In my limited knowledge opinion, I think the whole debate boils down to 1.) the individual dog's personality and history 2.) The trainer . Lot's of trainers screw up force fetch and still have problems with dropping birds, chomping birds, Freezing, no-going and refusals. I've seen that at every hunt test and field trial I've been to in the last 4 years. We see plenty of threads on RTF about it too. But at least they can go back to FF to help fix it... Lots of trainers screw up non-force training programs and create major problems. Both force and non-force trainers get compliant dogs and defiant dogs. It seems like the success of either would depend on how the trainer reacts to that dog using whatever method they choose. Or realize their method wasn't working and use something different. 

Just thinking outloud...


----------



## Sharon Potter (Feb 29, 2004)

This perception of pain and suffering being a requirement of FF makes me chuckle.
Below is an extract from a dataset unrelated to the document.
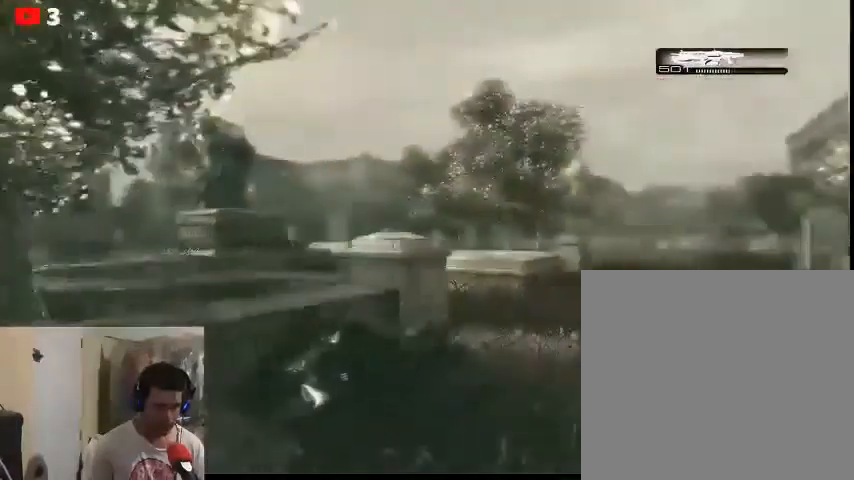
{"buttons": [], "left_stick": "center", "right_stick": "center", "events": []}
Guess that's why the dogs here are in such a hurry to run in and jump up on the table with their tails wagging...they're all big fans of pain, and must really enjoy being tortured. I never really noticed my sadistic side before. 

p.s. all are forced to pile...breed or religion makes no difference.


----------



## Happy Gilmore (Feb 29, 2008)

Always less pain than nagging four hours on end weeks at a time to get the same mission accomplished that could have been done in a weeks time. And compounds when you accelerate training to higher levels. 
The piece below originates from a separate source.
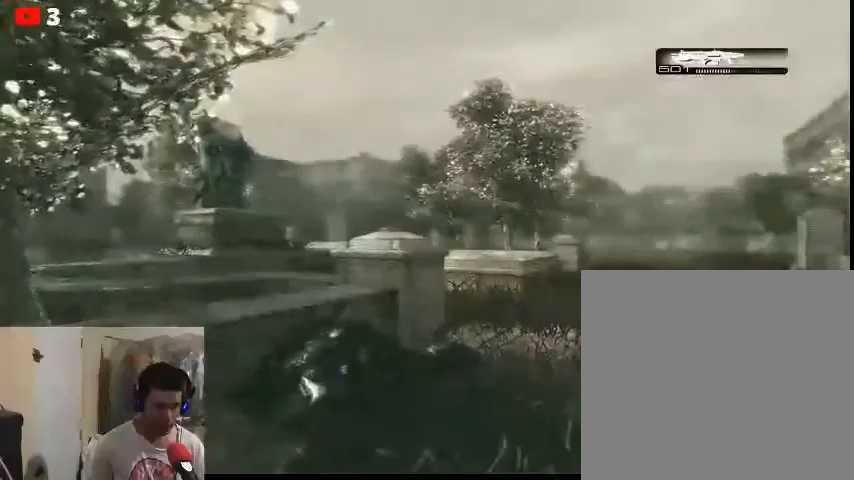
{"buttons": [], "left_stick": "center", "right_stick": "right", "events": [[200, "right_stick", "right"]]}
Kind of like just having a finger chopped off versus having bamboo planted under your fingernails while you you slowly die from disentary


----------



## Rick Hall (Jan 21, 2003)

RookieTrainer said:


> I probably don't know enough to even comment on this subject, but why start letting that stop me now?


You're only voicing what others are thinking, and I'd much rather the opportunity to be understood than be questioned in silence - unless this possessed laptop lunches this my second attempt to do so, too. Grrr...



> As I understand it, FF is MUCH more than enforcing a delivery to hand. As Justin said earlier, almost all of their training after FF is somehow related to concepts taught during FF. I have also heard it described as a process that converts an independent contractor to an employee. It's another tool in the toolbox that I am not sure I'd want to be without.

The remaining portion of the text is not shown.